Eighty-two patients were enrolled. Seventy-four percent returned to work by week 4. Seventy-six percent of left THA patients returned to driving by week 4. At 6 weeks, 23% of survey respondents were taking pain medication and 26% were using assistive devices. Average daily steps were 1098 at week 1, 2491 at week 2, 4130 at week 3, 4850 at week 4, 5712 at week 5, and 6069 at week 6. A significant correlation (R: -0.981) was found between increased weekly steps and improved HOOS-JR scores after THA (P < .001).

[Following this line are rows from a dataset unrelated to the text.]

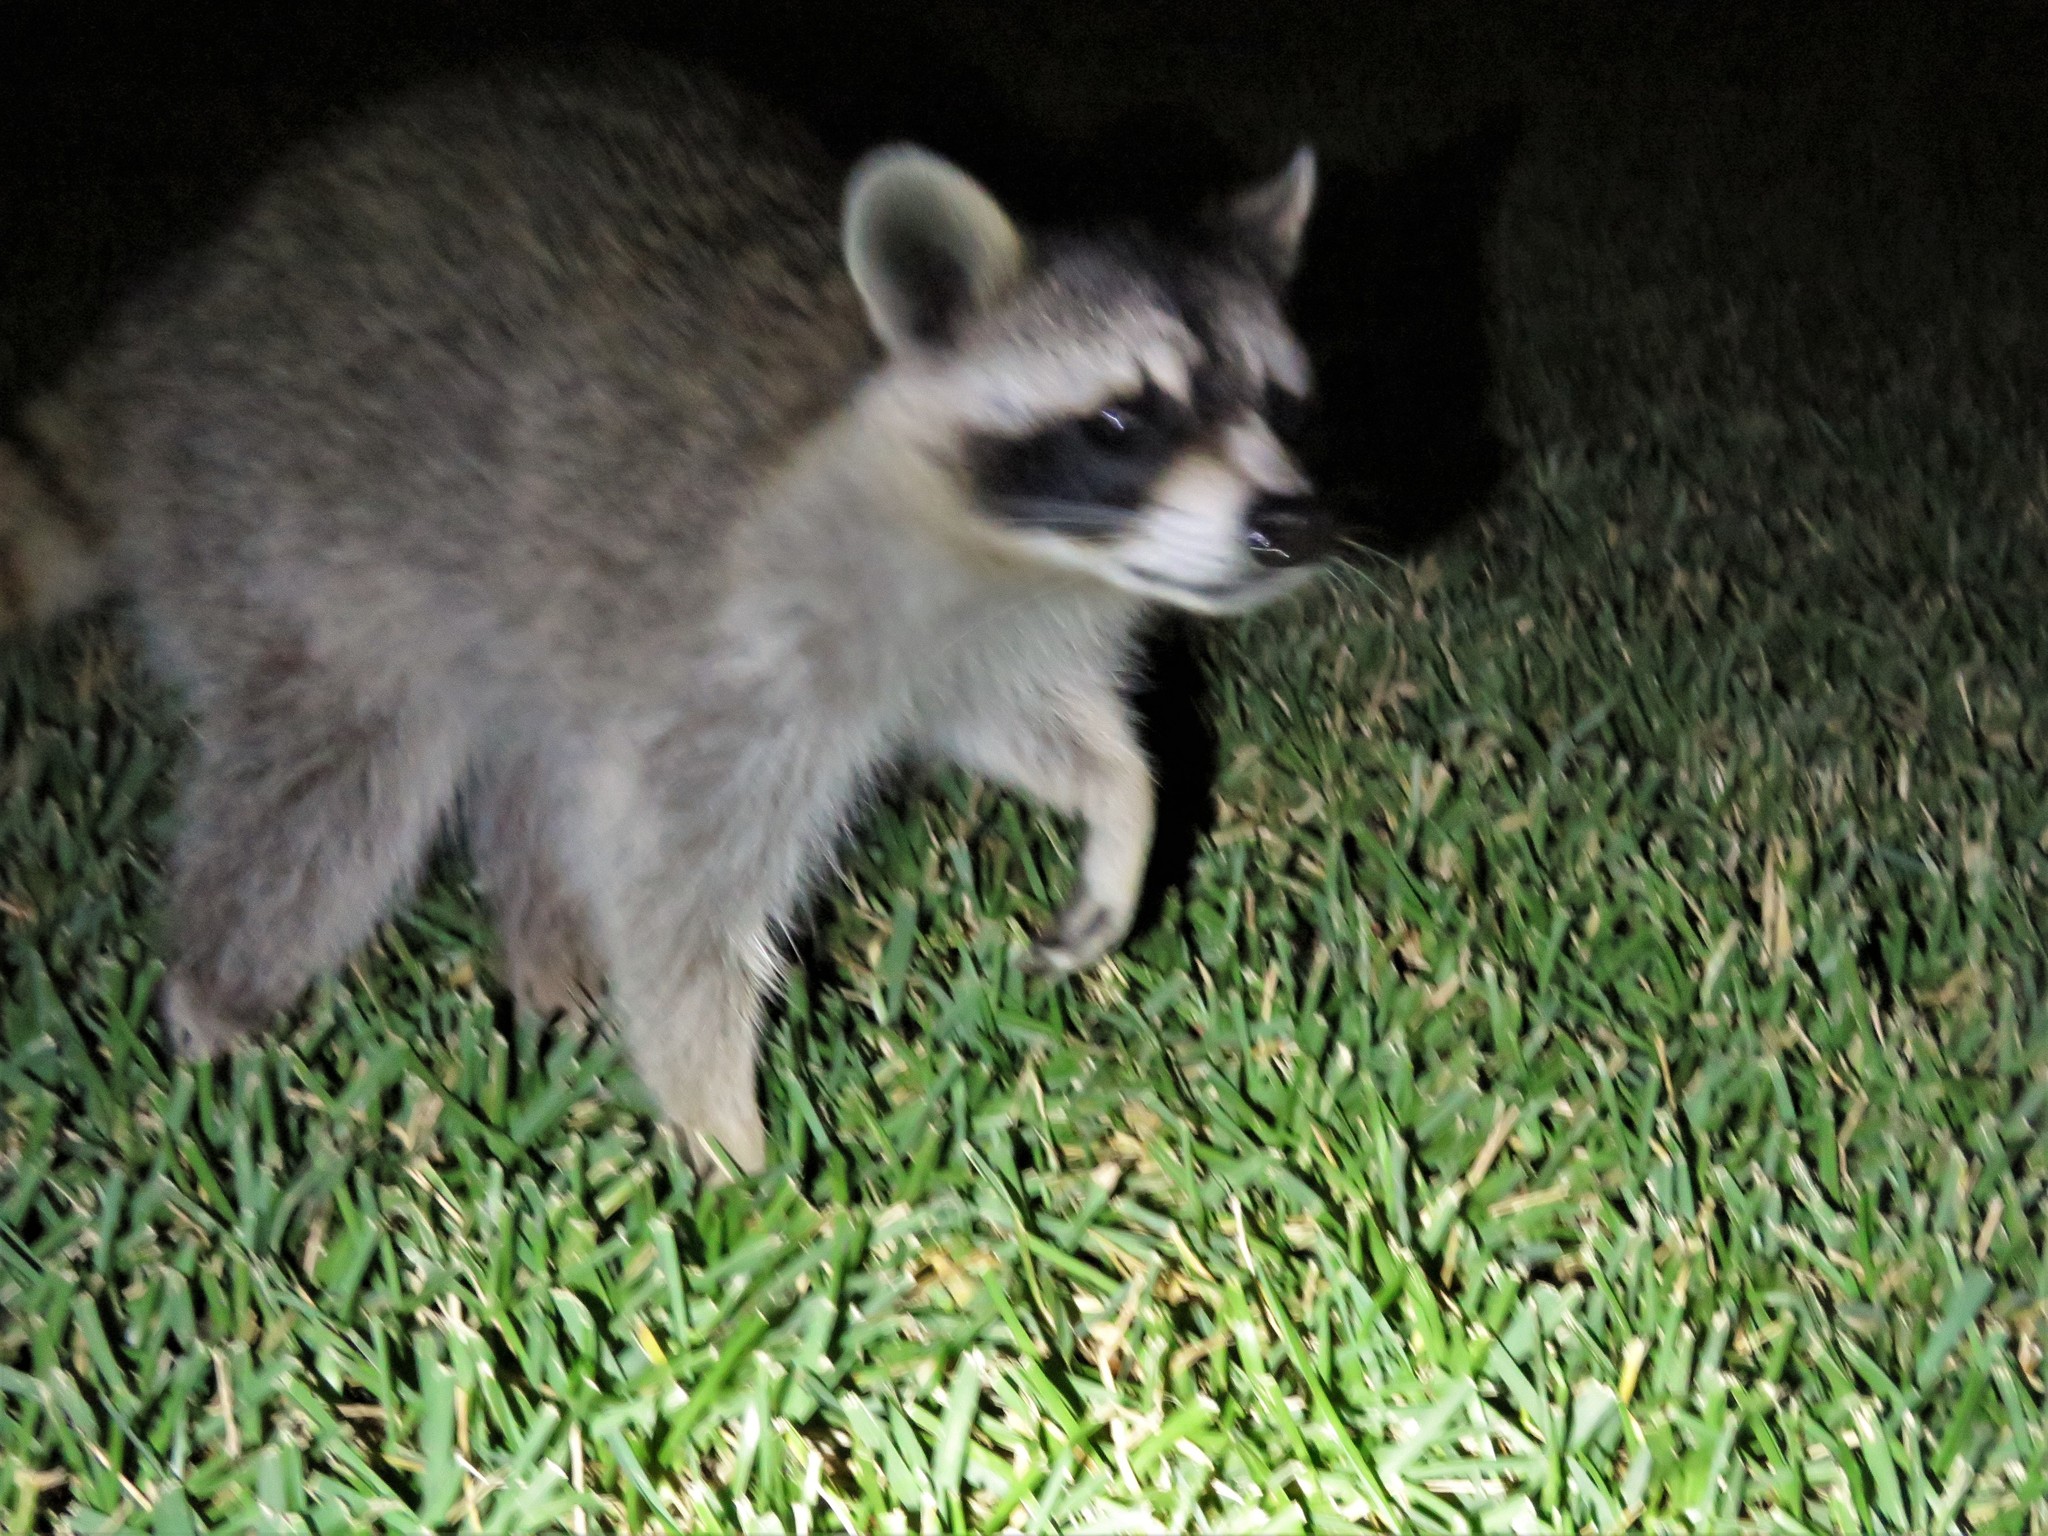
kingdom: Animalia
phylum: Chordata
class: Mammalia
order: Carnivora
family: Procyonidae
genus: Procyon
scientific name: Procyon lotor
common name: Raccoon
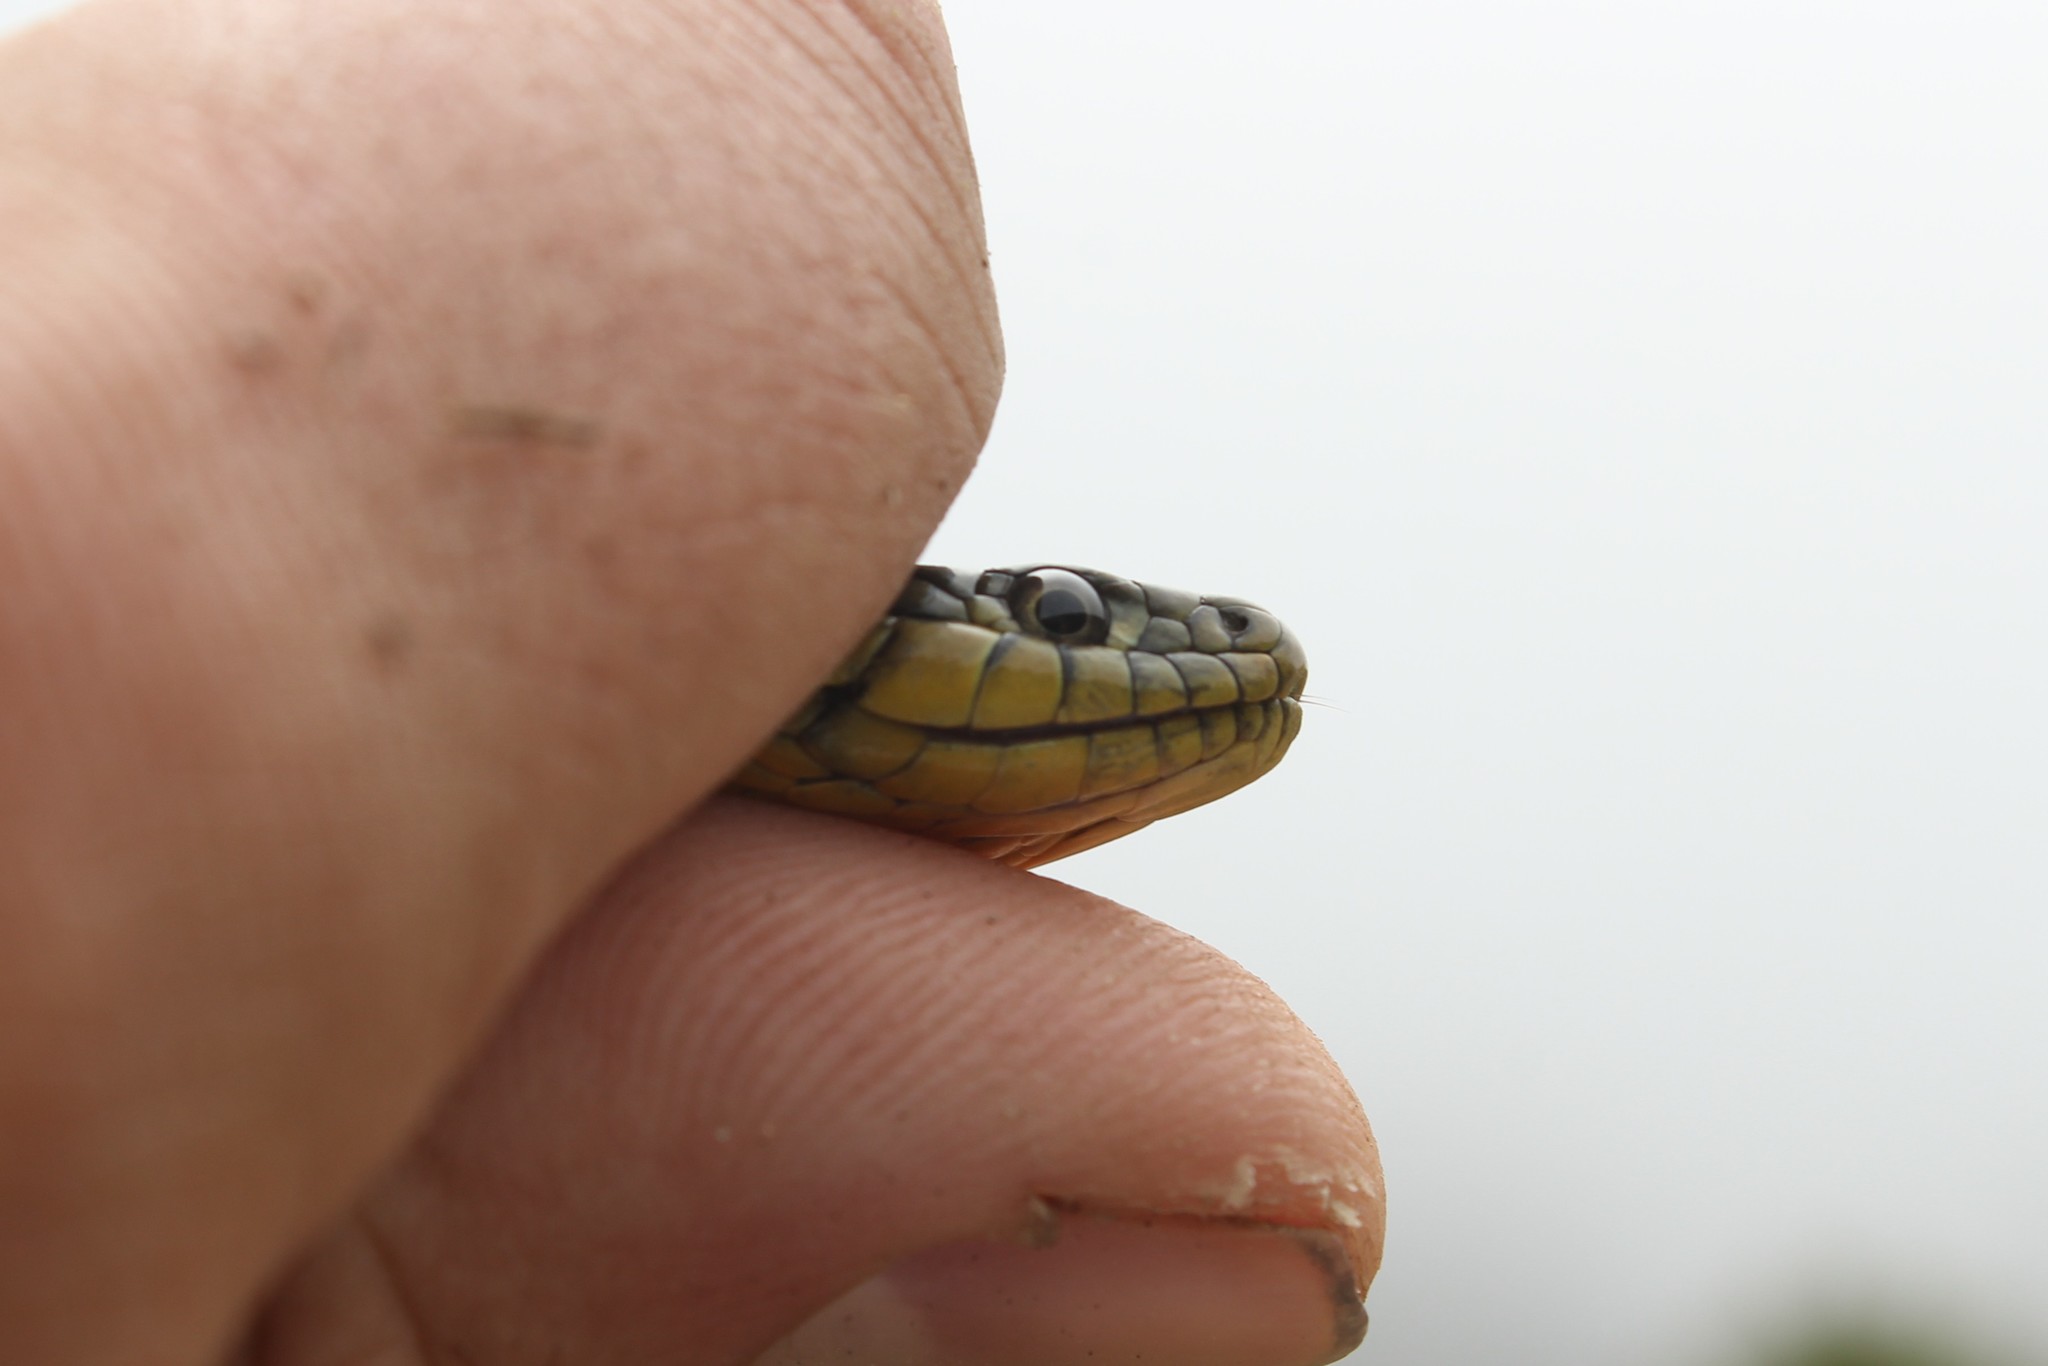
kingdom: Animalia
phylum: Chordata
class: Squamata
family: Colubridae
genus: Thamnophis
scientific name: Thamnophis atratus
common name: Pacific coast aquatic garter snake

Defining expected recovery timelines for patients undergoing THA helps surgeons counsel their patients preoperatively. Our study demonstrates an expected pathway for recovery after THA by using modified precautions that will be more clearly outlined with ongoing clinical data analysis.
最近的数据表明,对于通过后外侧入路进行的全髋关节置换术(THA),采用改良的、更宽松的预防措施,可在术后即刻安全地允许患者进行更多的活动和运动。我们假设:1)接受改良预防措施的 THA 患者将快速恢复功能活动,2)腕部活动追踪器将提供术后活动水平的有价值信息。
我们前瞻性地招募了接受 THA 的患者。患者在术前 1 周和术后 6 周佩戴腕部、市售的活动追踪器。术后髋关节预防措施仅包括避免髋关节屈曲、内收和内旋的“剃腿”位置。采用线性混合模型分析步数和髋关节残疾和骨关节炎结果评分-少年版(HOOS-JR)数据的变化。采用 Pearson 相关系数描述平均步数与随时间变化的 HOOS-JR 评分之间的关系。
共纳入 82 例患者。74%的患者在第 4 周恢复工作。76%的左侧 THA 患者在第 4 周恢复驾驶。在第 6 周时,23%的调查受访者仍在服用止痛药,26%的人在使用辅助器具。第 1 周平均每天步数为 1098 步,第 2 周为 2491 步,第 3 周为 4130 步,第 4 周为 4850 步,第 5 周为 5712 步,第 6 周为 6069 步。THA 后,每周步数的增加与 HOOS-JR 评分的改善之间存在显著相关性(R:-0.981,P<0.001)。
确定接受 THA 的患者的预期康复时间线有助于外科医生在术前为患者提供咨询。我们的研究通过使用改良的预防措施,展示了 THA 后康复的预期途径,随着对临床数据的进一步分析,这种途径将更加清晰。